I liked Sade’s mother, Linda, even though I was afraid of her. She was kind to me and never disciplined Sade in front of me. She worked at a factory that made magic water coloring books—ones that came with a clear marker that revealed colors like pink, green, and red when you used it. One of my favorite childhood memories is going to the Louisville Zoo with Ms. Linda and Sade for a Halloween event. I still have pictures of us wearing matching pink outfits and posing around the zoo. I think Sade’s outfit got lost in one of the piles at home because we never dressed alike again.


There was a place downtown called The Galleria on 4th Street. It was a two-story mini mall with fast food and stores. Sade and I would go there and ask people for a dollar until we had enough to buy a CD or something else. I don’t remember why I did this since my dad gave me what I needed and even made a habit of giving me a dollar a day.


I took it further by having Sade or another friend walk with me to the dollar store so I could buy candy and resell it in the neighborhood. I used the money to buy more candy or small items. I don’t know why I became a candy seller, but I would walk about half a mile, pick out what I thought would sell best, organize it neatly in a silver container, and go door to door collecting dimes and quarters.


My dad would give me about five dollars, and my friends and I would walk to Broadway Street to get food from Indi’s or dollar menu items from McDonald’s or Wendy’s. I would sometimes buy food for my friends, or someone would eat the rest of the meat off my chicken bones. Bacon cheeseburgers, fries, milkshakes, and spicy chicken made up most of my diet. My father cooked every day, but it was always the same meals. In the morning, there would be biscuits, eggs, and spicy sausage sitting in an old cake pan lined with paper towels. By dinner, it would be replaced with fried chicken wings. He was a good cook—he was raised in Mississippi—but he rotated the same dishes. There was always Sunny-D or Nesquik syrup in the fridge.


My father, whose name was Sharōn Cunningham, was born in 1934. His first name sounded feminine, so most people called him “Cunningham.” He was retired by the time we moved to Louisville in 1997. He picked up odd jobs like janitorial work at hotels but nothing full-time. His retired title was “glass maker.” Kids used to say, “Move, your dad wasn’t a glassmaker!” when you were in their way, and I got to say, “Yes, he was,” while still blocking their view.


Being retired meant living on a fixed income. Public housing was one of the few options for a single parent, aside from Section 8, which had long waitlists. My father and I made the best of it. He rarely spent money outside of buying beer, but when he did, he went to the horse racetrack. Most of the time, he watched races on TV or sat on the porch drinking with whoever passed by. He never had a girlfriend or brought women home, at least not that I knew of, even though he was attractive and looked younger than his age.

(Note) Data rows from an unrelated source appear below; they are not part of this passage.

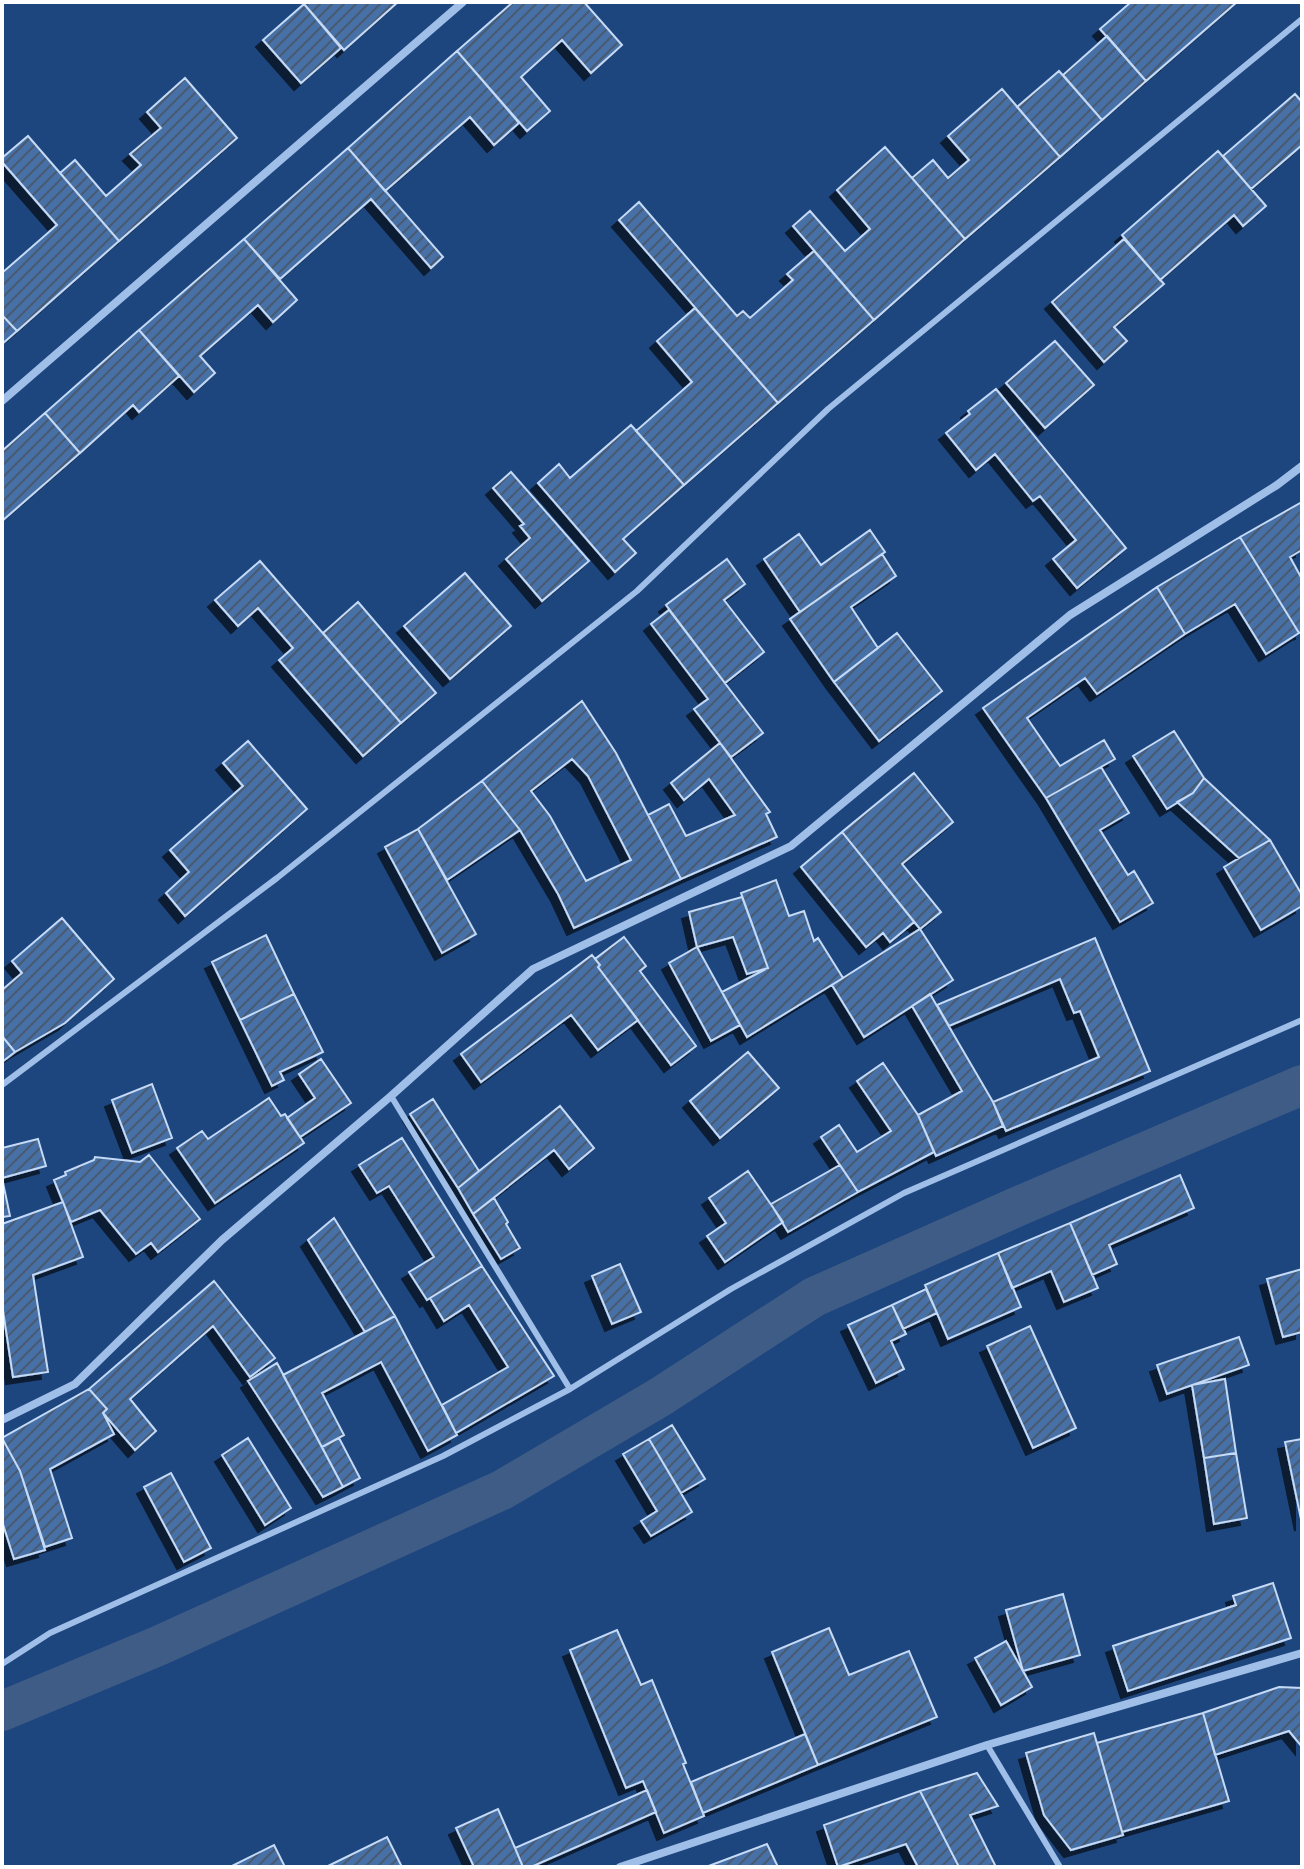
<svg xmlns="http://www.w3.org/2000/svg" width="1304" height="1869" font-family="Figtree,sans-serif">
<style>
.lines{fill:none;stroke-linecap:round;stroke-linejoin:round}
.canal{stroke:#3e5c85;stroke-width:40}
.building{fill:url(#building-hatch);stroke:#c4daf6;stroke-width:2;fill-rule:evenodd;filter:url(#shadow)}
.service{stroke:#a0bfe8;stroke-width:6}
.minor{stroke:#a0bfe8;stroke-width:8}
</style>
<defs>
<pattern id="building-hatch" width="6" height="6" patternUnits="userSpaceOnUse" patternTransform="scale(2)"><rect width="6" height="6" fill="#4670a7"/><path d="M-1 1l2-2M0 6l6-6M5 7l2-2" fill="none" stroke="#4a5a70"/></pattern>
<filter id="shadow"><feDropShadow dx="-7" dy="7" stdDeviation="0" flood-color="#0009"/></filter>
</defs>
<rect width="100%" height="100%" fill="#1d457e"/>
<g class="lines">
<path class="canal" d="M2,1711L158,1646L502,1490L660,1397L814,1297L1021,1205L1302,1085"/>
</g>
<path class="building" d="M307,2H398L344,50L304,4Z
M513,2H584L622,45L591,73L562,40L521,77L550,111L527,131L457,51Z
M1131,2H1237L1146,81L1100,29Z
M304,4L341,48L301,83L263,40Z
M1107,36L1146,81L1102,120L1063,75Z
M457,51L519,123L494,145L470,117L385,191L348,148Z
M1059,71L1102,120L1060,157L1017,107Z
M185,78L237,138L119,241L60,173L75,160L106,196L141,165L130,154L161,128L147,112Z
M1002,89L1060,157L965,239L912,178L933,160L948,178L969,160L948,136Z
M1295,94L1302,102V145L1251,189L1223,156Z
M28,136L119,241L17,331L2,315V273L57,225L2,162V158Z
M885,147L965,239L874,320L793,226L810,211L845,251L870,229L837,190Z
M348,148L443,257L431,268L371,199L280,279L244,239Z
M1218,151L1266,206L1243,226L1234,215L1160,280L1122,235Z
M639,202L737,316L743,311L750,318L793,280L787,274L814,251L874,320L778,403L619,220Z
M244,239L297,300L273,322L258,305L200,356L215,373L194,392L139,330Z
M1124,239L1164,284L1114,327L1127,341L1104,362L1052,302Z
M695,308L778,403L684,485L636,431L692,382L657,341Z
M2,315L17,331L2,344Z
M139,330L179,376L139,412L133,405L80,453L45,413Z
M1055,341L1094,385L1045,428L1006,383Z
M996,389L1126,548L1077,588L1053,559L1076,540L1040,496L1033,501L995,454L976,470L946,433L970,414L968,411Z
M45,413L80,453L2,521V451Z
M631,425L684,485L623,539L636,553L615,572L538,483L559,464L570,478Z
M511,472L589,561L542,601L506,559L530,538L520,526L524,524L493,488Z
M1302,502V550L1290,557L1302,579V632L1299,633L1240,537Z
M870,530L885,552L800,612L764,559L799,534L821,565Z
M1240,537L1299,633L1266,654L1235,604L1185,634L1157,587Z
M882,554L896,576L851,607L878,648L834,682L790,619Z
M727,559L745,584L724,600L764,652L725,683L666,605Z
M260,561L401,723L363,756L279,660L293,648L258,608L238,626L215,600Z
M465,573L511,626L450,679L404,626Z
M1157,587L1185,634L1097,694L1085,678L1027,718L1060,766L1104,740L1115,759L1046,798L983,708Z
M358,602L436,693L401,723L323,633Z
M669,610L763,733L731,757L694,709L708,699L651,624Z
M897,633L942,691L879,741L834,682Z
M582,701L616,753L681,879L574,928L558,894L520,830L482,781ZM572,759L588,776L631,860L586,881L550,816L531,791Z
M1174,731L1204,778L1193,793L1167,809L1133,756Z
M248,741L307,809L185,916L166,893L189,872L170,850L243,786L223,763Z
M720,743L770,812L766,814L777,837L681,879L648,815L669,804L686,836L735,815L709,779L684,800L671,783Z
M1101,767L1129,813L1100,830L1128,875L1134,871L1153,903L1120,922L1046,798Z
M914,773L953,822L902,864L941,912L920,929L842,832Z
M1204,778L1270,840L1239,858L1177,802L1193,793Z
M482,781L520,830L447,880L418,829Z
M418,829L476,934L442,953L385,847Z
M842,832L914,922L890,942L883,933L866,947L801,867Z
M1270,840L1302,895V906L1261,930L1224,867Z
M776,880L789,916L804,911L814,941L818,938L843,978L747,1037L722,992L768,968L741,893Z
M742,897L768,968L747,974L733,937L697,947L689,912Z
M62,918L114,979L65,1023L15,1052L2,1036V990L22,973L12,961Z
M920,929L953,980L864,1037L832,985Z
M266,935L294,994L240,1020L212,962Z
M624,937L646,966L640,971L696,1046L671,1065L598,967L600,965L595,959Z
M1095,938L1150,1071L1006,1131L993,1102L1099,1057L1080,1011L1074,1013L1060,979L949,1026L937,1005Z
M697,947L740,1025L711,1041L669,963Z
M592,955L600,965L598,967L638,1020L598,1050L571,1015L481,1082L461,1054Z
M294,994L323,1052L280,1072L284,1080L272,1086L240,1020Z
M930,994L993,1102L1003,1126L936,1156L918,1115L962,1091L912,1006Z
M2,1036L15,1052L2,1062Z
M748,1052L779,1088L720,1138L690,1101Z
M321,1059L351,1103L300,1137L287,1118L315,1098L299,1074Z
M883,1063L918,1115L934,1152L858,1192L821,1137L839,1125L857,1152L891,1131L857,1081Z
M152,1084L172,1138L132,1153L112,1100Z
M269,1098L281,1116L285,1114L304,1143L215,1203L177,1148L202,1131L208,1139Z
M433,1099L479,1171L458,1188L410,1114Z
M560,1106L594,1148L569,1169L554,1150L473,1214L458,1188Z
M402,1138L482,1266L427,1300L409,1272L434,1257L389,1186L377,1193L359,1165Z
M38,1139L46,1166L2,1178L10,1216L2,1217V1148Z
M149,1155L200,1219L158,1252L151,1243L136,1254L100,1210L71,1222L54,1180L66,1175L65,1172L94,1160L95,1157L140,1162Z
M840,1165L858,1192L788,1232L771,1204Z
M748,1171L783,1222L725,1262L707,1236L726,1223L709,1198Z
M1180,1175L1194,1208L1109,1245L1117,1264L1092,1275L1070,1223Z
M494,1198L508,1222L506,1224L520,1248L501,1259L473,1214Z
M63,1202L83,1257L33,1275L48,1372L13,1377L2,1304V1224Z
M334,1218L395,1316L365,1332L308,1240Z
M1070,1223L1098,1288L1064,1302L1051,1271L1012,1288L998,1253Z
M998,1253L1021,1307L948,1339L925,1285Z
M620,1264L641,1312L612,1324L592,1276Z
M482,1266L554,1376L456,1433L442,1405L508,1367L469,1305L444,1321L430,1298Z
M1302,1269V1332L1283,1337L1267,1279Z
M214,1281L275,1358L250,1377L213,1326L130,1399L156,1431L135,1450L103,1413L107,1409L89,1389Z
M926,1289L937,1313L903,1329L892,1305Z
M892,1305L906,1334L891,1341L904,1369L876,1383L848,1325Z
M395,1316L457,1435L428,1451L381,1362L322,1393L344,1435L322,1447L283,1375Z
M1030,1326L1076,1428L1033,1448L987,1346Z
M1239,1337L1249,1365L1167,1394L1157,1365Z
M277,1363L343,1487L323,1497L248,1381Z
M1225,1379L1236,1453L1204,1458L1192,1385Z
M89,1389L107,1409L103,1413L114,1434L50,1469L72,1538L45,1547L20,1471L2,1438Z
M672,1425L705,1479L681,1493L649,1439Z
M2,1438L20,1471L45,1550L14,1559L2,1521Z
M248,1438L291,1508L265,1525L222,1455Z
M339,1438L360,1478L343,1487L322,1447Z
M649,1439L692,1512L651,1536L641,1521L657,1511L623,1454Z
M1302,1439V1524L1285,1442Z
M1236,1453L1247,1518L1214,1524L1204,1458Z
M171,1473L211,1548L184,1562L144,1487Z
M1273,1583L1291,1638L1128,1691L1113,1646L1236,1605L1233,1596Z
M1063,1594L1080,1655L1023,1671L1006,1610Z
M829,1628L849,1675L909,1651L937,1717L818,1765L772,1652Z
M617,1630L641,1685L652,1680L686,1763L683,1764L704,1816L664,1833L643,1781L626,1788L570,1650Z
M1006,1641L1032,1687L1001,1705L975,1658Z
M1279,1687L1302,1688V1747L1289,1731L1215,1755L1203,1713Z
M1203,1713L1229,1801L1122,1832L1097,1743Z
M1094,1733L1123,1835L1071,1850L1044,1815L1026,1753Z
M805,1734L818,1765L703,1813L691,1782Z
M977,1773L998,1806L970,1815L996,1867H959L920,1791Z
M647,1790L656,1812L531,1867H523L515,1848Z
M920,1791L959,1867H918L906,1844L838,1867L824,1825Z
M498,1809L515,1848L523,1867H474L456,1828Z
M387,1837L402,1867H326Z
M767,1844L778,1867H706Z
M274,1845L285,1867H230Z"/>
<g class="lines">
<path class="service" d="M2,1085L277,878L637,591L828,409L1302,19
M391,1096L570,1389
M2,1664L50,1633L443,1456L570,1389L731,1289L904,1193L1302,1020
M987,1745L1060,1867"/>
<path class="minor" d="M2,401L463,2
M2,1420L75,1384L222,1240L391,1096L533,969L791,846L1070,615L1277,485L1302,466
M620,1867L987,1745L1302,1653"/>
</g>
<rect width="1304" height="1869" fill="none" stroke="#ffffff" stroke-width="8"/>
</svg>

There were times I had issues with other kids in Beecher Terrace. My dad signed me up for a community center I didn’t like going to because some of the kids were mean. One day, while we were playing kickball, three girls told me they were going to beat me up after because I was helping my team win. The adults tried to intervene, but there’s only so much they can do. Even after I started playing badly on purpose, they kept threatening me, so I ran home as soon as we were dismissed.


My dad was furious when he found out how scared I was. He walked me back to the center to talk to the staff, but again, adults can only do so much. I ended up avoiding the block those girls lived on for a long time. Out of sight, out of mind. They never got the chance to fight me.


People ask me what it was like growing up in the projects and whether I was scared. It wasn’t as scary as people imagine, at least not in the 90s. Those “scary” kids were your friends or your friends’ friends. Those adults were parents you knew. Sometimes there were arguments or fights, usually over something small or someone not minding their business. Most of the time, things didn’t escalate because, at the end of the day, it was our neighborhood—our home. Some of us were just kids in households trying to mind our business.